Promotional Mechanisms of Activity and SO2 Tolerance of NdVOx/TiO2 Catalysts for Selective Catalytic Reduction of NOx with NH3

Abstract

A series of NdV/Ti-x% catalysts were prepared by a microwave-assisted deposition-precipitation method, and their catalytic performance for the selective catalytic reduction (SCR) of NO by NH3 was investigated. Impressively, the SCR activity of the obtained catalyst was markedly influenced by the amount of vanadate added. The results show that the NdV/Ti-x% catalysts not only possess good low-temperature catalyst activities but also exhibit excellent SO2 resistance performances in the presence of 300 ppm SO2 and/or 10 vol % H2O. Furthermore, SO2 promotes the activity of the NdV/Ti-10% catalyst. These catalysts were characterized using X-ray diffraction (XRD), H2 temperature-programmed reduction (H2-TPR), NH3 temperature-programmed desorption (NH3-TPD), scanning electron microscopy (SEM), transmission electron microscopy (TEM), X-ray photoelectron spectroscopy (XPS), in situ diffuse reflectance Fourier transforms (DRIFTs), etc.
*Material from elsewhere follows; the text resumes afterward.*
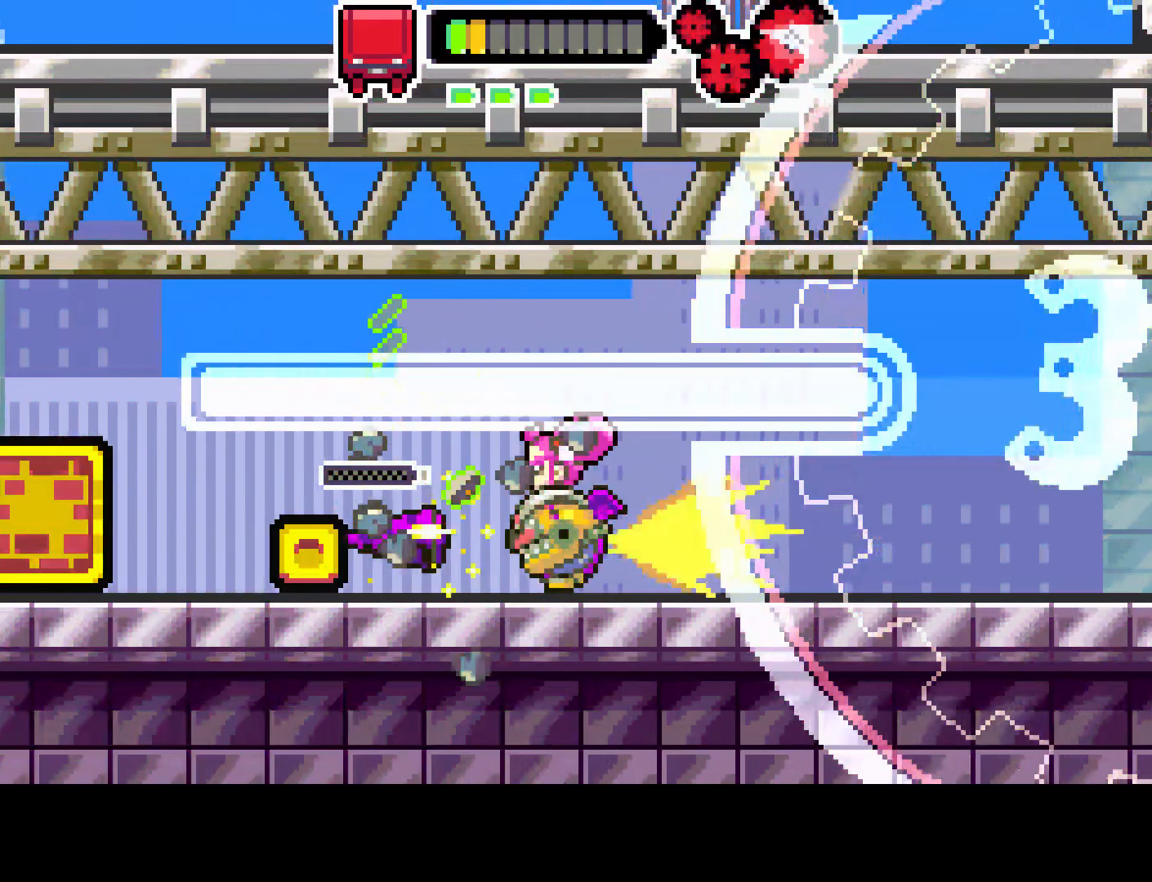
{"buttons": ["R1", "DPAD_LEFT"], "left_stick": "center", "right_stick": "center", "events": []}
The in situ DRIFT results indicate that the NH3-SCR reaction over the well-dispersed vanadate catalyst follows the Eley–Rideal (E–R) and Langmuir–Hinshelwood (L–H) mechanisms. In particular, the SCR reaction following the E–R mechanism is rapid and significantly improves SO2 tolerance. In addition, the SO2 adsorption could be restrained on the NdV/Ti-10% catalyst, which effectively restrained the deposition of sulfate species and endowed catalysts with strong SO2 tolerance. Meanwhile, the effective suppression of SO2 adsorption allowed the NdV/Ti-10% catalyst to maintain Eley–Rideal (E–R) pathways. This work paves the way for the development of high-performance SO2-tolerant SCR catalysts.